* DESCRIPTION OF THE TASK
Print every entry word for word, but omit the pictures.

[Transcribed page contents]
▶

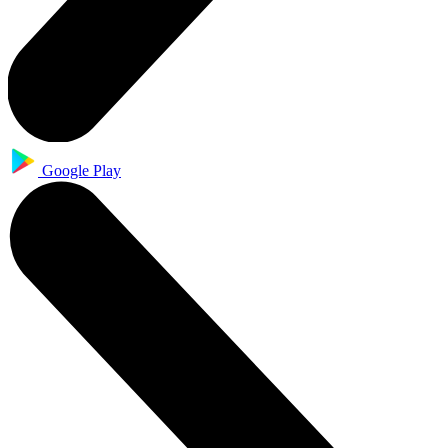
Google Play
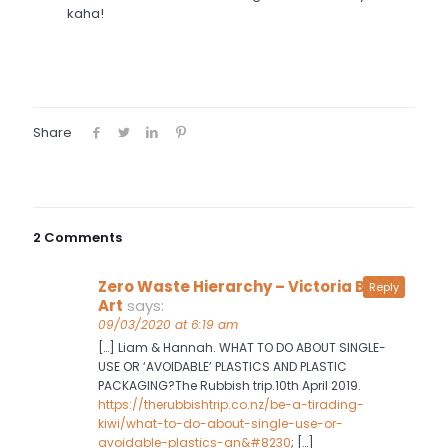
kaha!
Share
2 Comments
Zero Waste Hierarchy – Victoria Baird
Reply
Art
says:
09/03/2020 at 6:19 am
[…] Liam & Hannah. WHAT TO DO ABOUT SINGLE-
USE OR ‘AVOIDABLE’ PLASTICS AND PLASTIC
PACKAGING?The Rubbish trip.10th April 2019.
https://therubbishtrip.co.nz/be-a-tirading-
kiwi/what-to-do-about-single-use-or-
avoidable-plastics-an&#8230
; […]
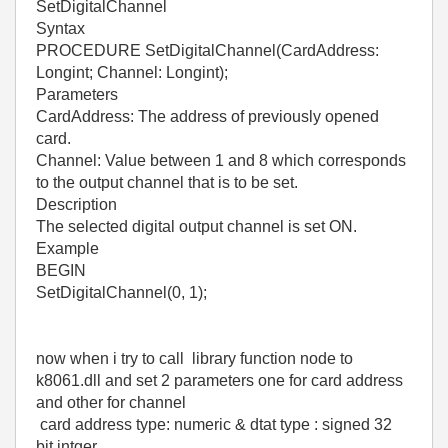
SetDigitalChannel
Syntax
PROCEDURE SetDigitalChannel(CardAddress:
Longint; Channel: Longint);
Parameters
CardAddress: The address of previously opened
card.
Channel: Value between 1 and 8 which corresponds
to the output channel that is to be set.
Description
The selected digital output channel is set ON.
Example
BEGIN
SetDigitalChannel(0, 1);
now when i try to call library function node to
k8061.dll and set 2 parameters one for card address
and other for channel
card address type: numeric & dtat type : signed 32
bit intger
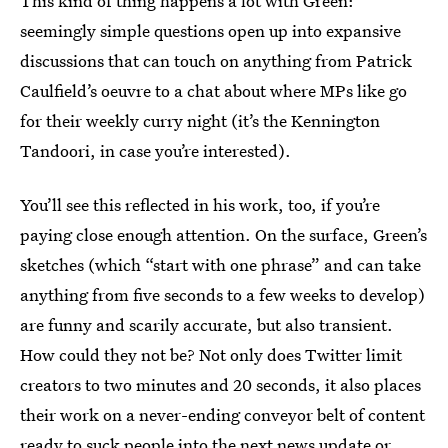
This kind of thing happens a lot with Green:
seemingly simple questions open up into expansive
discussions that can touch on anything from Patrick
Caulfield’s oeuvre to a chat about where MPs like go
for their weekly curry night (it’s the Kennington
Tandoori, in case you’re interested).
You’ll see this reflected in his work, too, if you’re
paying close enough attention. On the surface, Green’s
sketches (which “start with one phrase” and can take
anything from five seconds to a few weeks to develop)
are funny and scarily accurate, but also transient.
How could they not be? Not only does Twitter limit
creators to two minutes and 20 seconds, it also places
their work on a never-ending conveyor belt of content
ready to suck people into the next news update or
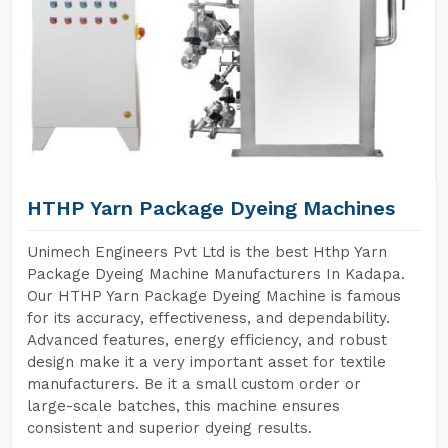
HTHP Yarn Package Dyeing Machines
Unimech Engineers Pvt Ltd is the best Hthp Yarn
Package Dyeing Machine Manufacturers In Kadapa.
Our HTHP Yarn Package Dyeing Machine is famous
for its accuracy, effectiveness, and dependability.
Advanced features, energy efficiency, and robust
design make it a very important asset for textile
manufacturers. Be it a small custom order or
large-scale batches, this machine ensures
consistent and superior dyeing results.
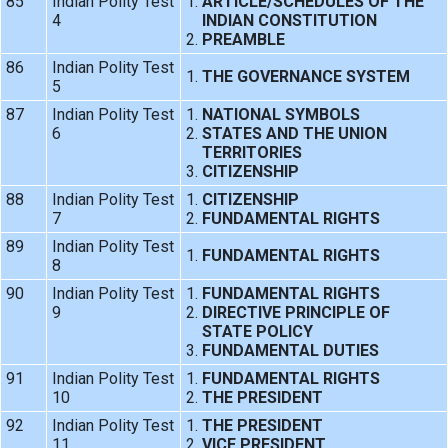
85
Indian Polity Test
ARTICLE/SCHEDULES OF THE
4
INDIAN CONSTITUTION
PREAMBLE
86
Indian Polity Test
THE GOVERNANCE SYSTEM
5
87
Indian Polity Test
NATIONAL SYMBOLS
6
STATES AND THE UNION
TERRITORIES
CITIZENSHIP
88
Indian Polity Test
CITIZENSHIP
7
FUNDAMENTAL RIGHTS
89
Indian Polity Test
FUNDAMENTAL RIGHTS
8
90
Indian Polity Test
FUNDAMENTAL RIGHTS
9
DIRECTIVE PRINCIPLE OF
STATE POLICY
FUNDAMENTAL DUTIES
91
Indian Polity Test
FUNDAMENTAL RIGHTS
10
THE PRESIDENT
92
Indian Polity Test
THE PRESIDENT
11
VICE PRESIDENT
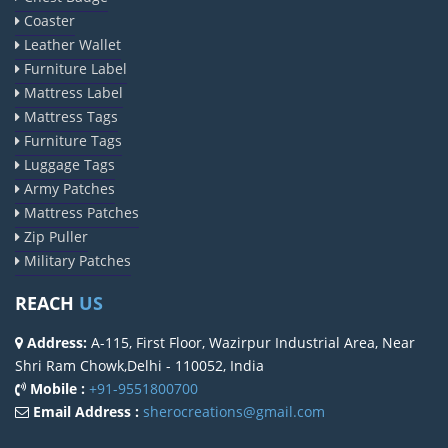
Coaster
Leather Wallet
Furniture Label
Mattress Label
Mattress Tags
Furniture Tags
Luggage Tags
Army Patches
Mattress Patches
Zip Puller
Military Patches
REACH
US
Address:
A-115, First Floor, Wazirpur Industrial Area, Near
Shri Ram Chowk,Delhi - 110052, India
Mobile :
+91-9551800700
Email Address :
sherocreations@gmail.com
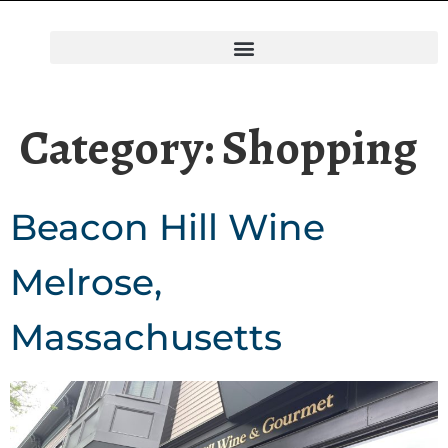
Category:
Shopping
Beacon Hill Wine
Melrose,
Massachusetts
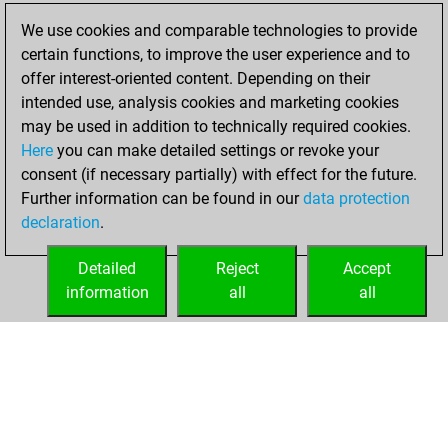
2022
We use cookies and comparable technologies to provide
certain functions, to improve the user experience and to
You won
offer interest-oriented content. Depending on their
against Fritz
Fritz
intended use, analysis cookies and marketing cookies
You achieved a
may be used in addition to technically required cookies.
Here
you can make detailed settings or revoke your
BeautyScore of 5
consent (if necessary partially) with effect for the future.
You achieved a
Further information can be found in our
data protection
new Elo of 1623
declaration
.
You created
your Fritz account
Detailed
Reject
Accept
information
all
all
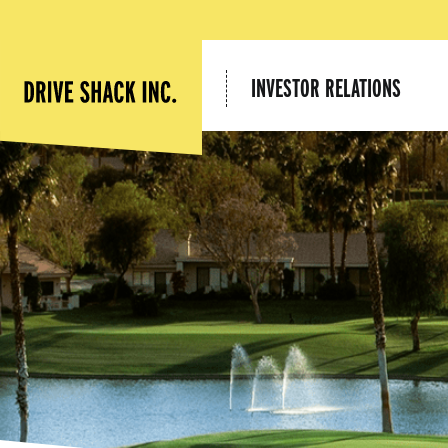
INVESTOR RELATIONS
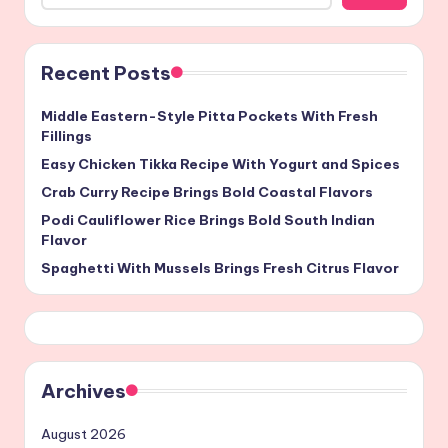
Recent Posts
Middle Eastern-Style Pitta Pockets With Fresh
Fillings
Easy Chicken Tikka Recipe With Yogurt and Spices
Crab Curry Recipe Brings Bold Coastal Flavors
Podi Cauliflower Rice Brings Bold South Indian
Flavor
Spaghetti With Mussels Brings Fresh Citrus Flavor
Archives
August 2026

◀

* EXERCISE OUTPUT
Google Play
kaha!
Share
2 Comments
Zero Waste Hierarchy – Victoria Baird
Reply
Art
says:
09/03/2020 at 6:19 am
[…] Liam & Hannah. WHAT TO DO ABOUT SINGLE-
USE OR ‘AVOIDABLE’ PLASTICS AND PLASTIC
PACKAGING?The Rubbish trip.10th April 2019.
https://therubbishtrip.co.nz/be-a-tirading-
kiwi/what-to-do-about-single-use-or-
avoidable-plastics-an&#8230
; […]
SetDigitalChannel
Syntax
PROCEDURE SetDigitalChannel(CardAddress:
Longint; Channel: Longint);
Parameters
CardAddress: The address of previously opened
card.
Channel: Value between 1 and 8 which corresponds
to the output channel that is to be set.
Description
The selected digital output channel is set ON.
Example
BEGIN
SetDigitalChannel(0, 1);
now when i try to call library function node to
k8061.dll and set 2 parameters one for card address
and other for channel
card address type: numeric & dtat type : signed 32
bit intger
This kind of thing happens a lot with Green:
seemingly simple questions open up into expansive
discussions that can touch on anything from Patrick
Caulfield’s oeuvre to a chat about where MPs like go
for their weekly curry night (it’s the Kennington
Tandoori, in case you’re interested).
You’ll see this reflected in his work, too, if you’re
paying close enough attention. On the surface, Green’s
sketches (which “start with one phrase” and can take
anything from five seconds to a few weeks to develop)
are funny and scarily accurate, but also transient.
How could they not be? Not only does Twitter limit
creators to two minutes and 20 seconds, it also places
their work on a never-ending conveyor belt of content
ready to suck people into the next news update or
HTHP Yarn Package Dyeing Machines
Unimech Engineers Pvt Ltd is the best Hthp Yarn
Package Dyeing Machine Manufacturers In Kadapa.
Our HTHP Yarn Package Dyeing Machine is famous
for its accuracy, effectiveness, and dependability.
Advanced features, energy efficiency, and robust
design make it a very important asset for textile
manufacturers. Be it a small custom order or
large-scale batches, this machine ensures
consistent and superior dyeing results.
85
Indian Polity Test
ARTICLE/SCHEDULES OF THE
4
INDIAN CONSTITUTION
PREAMBLE
86
Indian Polity Test
THE GOVERNANCE SYSTEM
5
87
Indian Polity Test
NATIONAL SYMBOLS
6
STATES AND THE UNION
TERRITORIES
CITIZENSHIP
88
Indian Polity Test
CITIZENSHIP
7
FUNDAMENTAL RIGHTS
89
Indian Polity Test
FUNDAMENTAL RIGHTS
8
90
Indian Polity Test
FUNDAMENTAL RIGHTS
9
DIRECTIVE PRINCIPLE OF
STATE POLICY
FUNDAMENTAL DUTIES
91
Indian Polity Test
FUNDAMENTAL RIGHTS
10
THE PRESIDENT
92
Indian Polity Test
THE PRESIDENT
11
VICE PRESIDENT
Coaster
Leather Wallet
Furniture Label
Mattress Label
Mattress Tags
Furniture Tags
Luggage Tags
Army Patches
Mattress Patches
Zip Puller
Military Patches
REACH
US
Address:
A-115, First Floor, Wazirpur Industrial Area, Near
Shri Ram Chowk,Delhi - 110052, India
Mobile :
+91-9551800700
Email Address :
sherocreations@gmail.com
Category:
Shopping
Beacon Hill Wine
Melrose,
Massachusetts
2022
We use cookies and comparable technologies to provide
certain functions, to improve the user experience and to
You won
offer interest-oriented content. Depending on their
against Fritz
Fritz
intended use, analysis cookies and marketing cookies
You achieved a
may be used in addition to technically required cookies.
Here
you can make detailed settings or revoke your
BeautyScore of 5
consent (if necessary partially) with effect for the future.
You achieved a
Further information can be found in our
data protection
new Elo of 1623
declaration
.
You created
your Fritz account
Detailed
Reject
Accept
information
all
all
INVESTOR RELATIONS
Recent Posts
Middle Eastern-Style Pitta Pockets With Fresh
Fillings
Easy Chicken Tikka Recipe With Yogurt and Spices
Crab Curry Recipe Brings Bold Coastal Flavors
Podi Cauliflower Rice Brings Bold South Indian
Flavor
Spaghetti With Mussels Brings Fresh Citrus Flavor
Archives
August 2026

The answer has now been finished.